Monsieur Vounda, pour commencer, pourriez-vous m’expliquer la raison de la présence des éditions CLE cette année au Salon du livre de Paris. Je sais que vous avez fait le déplacement avec une délégation camerounaise. Serait-il possible d’en apprendre un peu plus sur ce projet ? Quels en sont les enjeux ? Avez-vous tissé des liens avec l’espace « Livres et auteur du bassin du Congo » (1) ?
Les éditions CLE ont reçu une invitation du ministre camerounais des Arts et de la Culture (2) pour faire partie d’une délégation constituée de deux officiels : le secrétaire général du Ministère et la directrice des Bibliothèques et de la Promotion de la lecture et de deux éditeurs. L’enjeu de notre présence à Paris est l’exploration des mécanismes d’organisation d’un salon, les contacts tous azimuts, etc. Nous sommes en quête d’inspiration et dans le processus d’accumulation de la nécessaire expérience qui nous permettra de commencer localement quelque chose de structurant dans le domaine du livre. Il convient de situer cette mission dans le prolongement de celles de l’année dernière à Paris, Bologne et au salon d’Alger. Il me semble qu’il y a, de la part de notre ministère des arts et de la culture, une volonté de faire bouger les choses dans le secteur du livre. J’ai le sentiment que les nouveaux responsables veulent écouter, voir, toucher du doigt, échanger sur ce qui se fait dans le secteur du livre, en matière d’organisation de manifestations, pour s’en inspirer.
À l’heure actuelle avez-vous pu nouer des contacts intéressants au salon ? Y a-t-il des projets en cours, qui pourraient laisser présager d’une future présence « officielle » du Cameroun au Salon du livre de Paris ?
Les officiels de notre délégation ont eu des échanges avec leurs homologues français et francophones. Il est à espérer que dès l’année prochaine, le Cameroun, comme le Congo, la Tunisie, la Guinée Conakry, la Côte d’Ivoire… dispose au Salon du livre de Paris et à d’autres manifestations similaires, d’un stand propre, qui lui permettra de mettre en évidence l’extraordinaire génie et la généreuse fécondité de ses écrivains, ceux du terroir et ceux de la diaspora.
J’ai appris que vous vous rendiez ensuite au Salon du livre de Bologne. Est-ce au titre de Directeur des éditions Clé ou bien en tant que membre de la délégation camerounaise ?
C’est toujours en tant que membre de la délégation camerounaise que je me rendrai à Bologne.
Dans cette perspective, participer à la foire du livre comme Bologne représente-t-il pour vous une opportunité différente, par rapport à Paris. Vous vous situerez alors hors du « cadre » de la francophonie. Y a-t-il des enjeux particuliers pour un éditeur camerounais qui édite des livres en anglais et en français ?

CONSIGNE 1: Relevez, dans l'entretien sur les éditions CLE, les pays cités à côté du Cameroun lorsque l'éditeur espère que celui-ci disposera d'un stand propre au Salon du livre de Paris.
CONSIGNE 2: Poursuivez l'entretien sur les éditions CLE à la suite de sa dernière phrase.

DONNÉES FOURNIES:

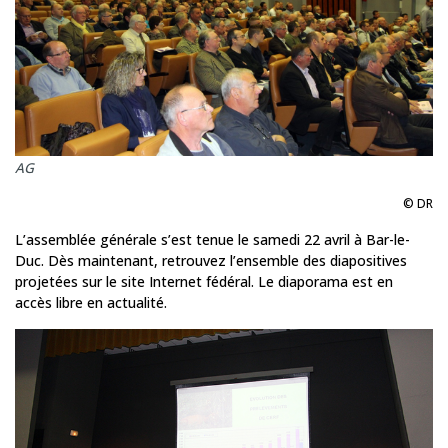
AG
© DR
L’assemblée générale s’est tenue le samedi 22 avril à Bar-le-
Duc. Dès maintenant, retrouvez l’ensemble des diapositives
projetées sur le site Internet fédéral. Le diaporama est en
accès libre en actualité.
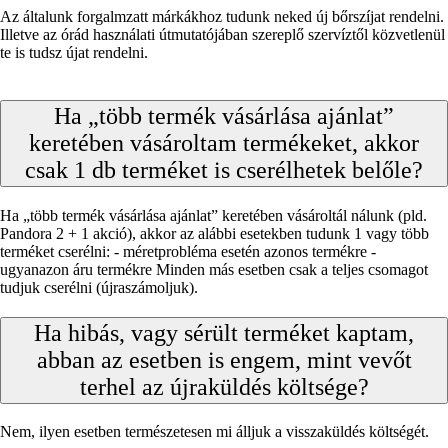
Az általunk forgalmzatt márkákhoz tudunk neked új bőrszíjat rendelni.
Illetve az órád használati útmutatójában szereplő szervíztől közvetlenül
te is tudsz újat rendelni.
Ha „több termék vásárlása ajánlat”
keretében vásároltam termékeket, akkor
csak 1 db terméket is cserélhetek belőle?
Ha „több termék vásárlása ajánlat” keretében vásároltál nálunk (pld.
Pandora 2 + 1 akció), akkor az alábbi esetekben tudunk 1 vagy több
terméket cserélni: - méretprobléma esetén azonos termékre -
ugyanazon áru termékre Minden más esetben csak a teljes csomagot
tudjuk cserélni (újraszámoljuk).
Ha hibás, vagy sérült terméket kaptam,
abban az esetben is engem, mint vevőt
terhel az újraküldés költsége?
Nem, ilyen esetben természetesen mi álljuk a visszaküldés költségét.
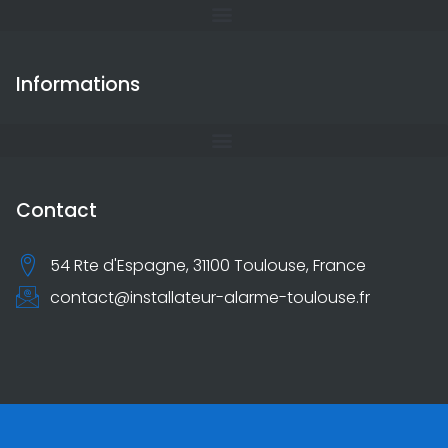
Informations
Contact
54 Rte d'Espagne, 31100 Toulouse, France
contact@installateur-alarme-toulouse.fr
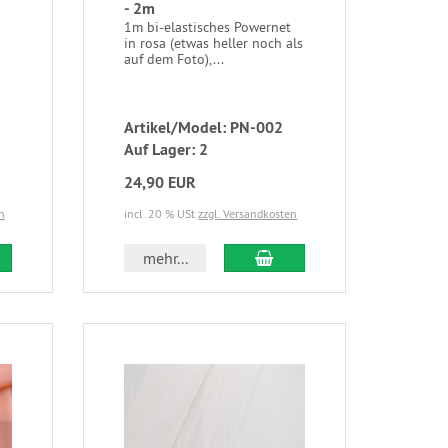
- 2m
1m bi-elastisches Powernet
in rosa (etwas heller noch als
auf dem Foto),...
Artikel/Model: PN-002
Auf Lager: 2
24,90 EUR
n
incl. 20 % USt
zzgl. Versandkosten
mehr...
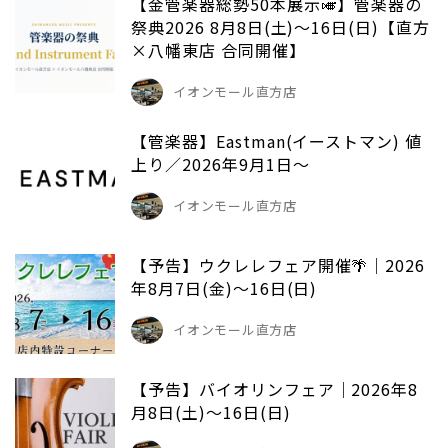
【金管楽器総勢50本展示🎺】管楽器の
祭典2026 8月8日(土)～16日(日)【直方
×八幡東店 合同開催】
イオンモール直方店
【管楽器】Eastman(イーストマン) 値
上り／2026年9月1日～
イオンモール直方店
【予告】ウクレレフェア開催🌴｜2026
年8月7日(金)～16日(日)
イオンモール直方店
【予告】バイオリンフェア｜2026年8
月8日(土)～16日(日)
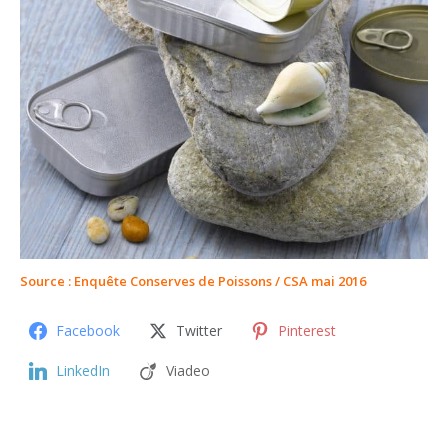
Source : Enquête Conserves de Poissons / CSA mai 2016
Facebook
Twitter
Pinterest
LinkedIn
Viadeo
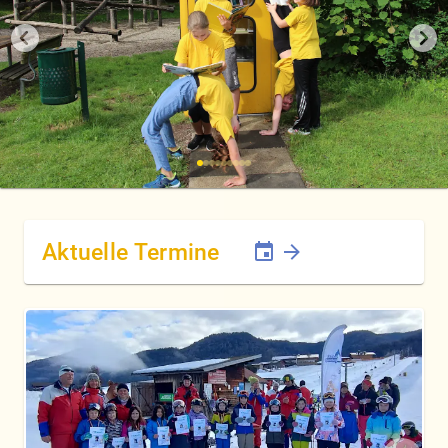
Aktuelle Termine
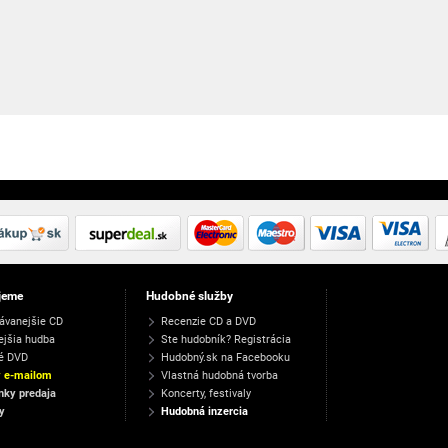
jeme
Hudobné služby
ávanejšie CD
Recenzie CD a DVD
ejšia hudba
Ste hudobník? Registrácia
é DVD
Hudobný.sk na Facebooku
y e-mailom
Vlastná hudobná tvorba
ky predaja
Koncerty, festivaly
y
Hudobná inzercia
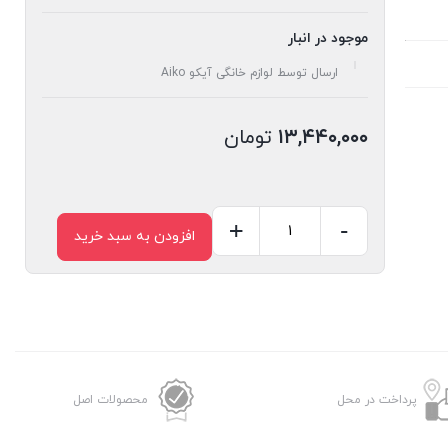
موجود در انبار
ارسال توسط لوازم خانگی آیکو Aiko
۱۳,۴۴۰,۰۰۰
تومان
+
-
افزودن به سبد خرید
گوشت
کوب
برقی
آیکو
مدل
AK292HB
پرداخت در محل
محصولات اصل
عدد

ZONE DE RÉPONSE 1: Le Congo, la Tunisie, la Guinée Conakry et la Côte d'Ivoire.

ZONE DE RÉPONSE 2:
Comme vous le savez, le Salon du livre de l’enfance de Bologne est un salon professionnel et non commercial ; c’est sûrement le plus grand de ce type au monde. Nous avons intérêt à y participer pour nouer des contacts avec les meilleurs professionnels, dans un domaine, le livre pour enfants, où nous avons encore beaucoup de choses à apprendre et où l’Afrique doit être présente. L’avenir du livre se joue à Bologne chaque année parce que les enfants et les jeunes représentent l’avenir du livre. La lecture est une question d’habitude et les lecteurs de demain, c’est dès aujourd’hui qu’il faut les conquérir et les gagner à la lecture. Par ailleurs, l’interaction entre l’image, le dessin, l’illustration… qui sont au centre des livres pour enfants et l’électronique crée d’autres enjeux. Les enfants et des jeunes africains, comme ceux des autres continents sont très attachés aux dessins animés mais l’essentiel de ce qui leur est servi contribue à les dépayser, à les aliéner de leur culture.

Pour changer un peu de registre, j’aurais souhaité revenir à la table ronde à laquelle j’ai eu le plaisir d’assister hier et qui était consacrée aux « revues littéraires du monde noir ». Vous êtes intervenu dans le cadre de la discussion, votre intervention reprenait d’ailleurs les grandes lignes de la tribune que vous avez publiée dans les pages du quotidien Mutations
(3). En vous adressant au directeur éditorial de La Revue littéraire du monde noir, vous avez en effet relevé le décrochage entre de telles revues et les éditeurs africains. J’aurais aimé que vous reveniez sur ce point-là. Comment ressentez-vous ce problème ? N’y a-t-il absolument aucun partenariat existant avec ces médias ? Avez-vous des ambitions, des projets, pour que les choses se modifient ? Des possibilités existent-elles en vue d’assainir les rapports des éditeurs avec les revues étrangères ? Des outils sont-ils actuellement développés au Cameroun, par exemple au niveau des revues numériques ?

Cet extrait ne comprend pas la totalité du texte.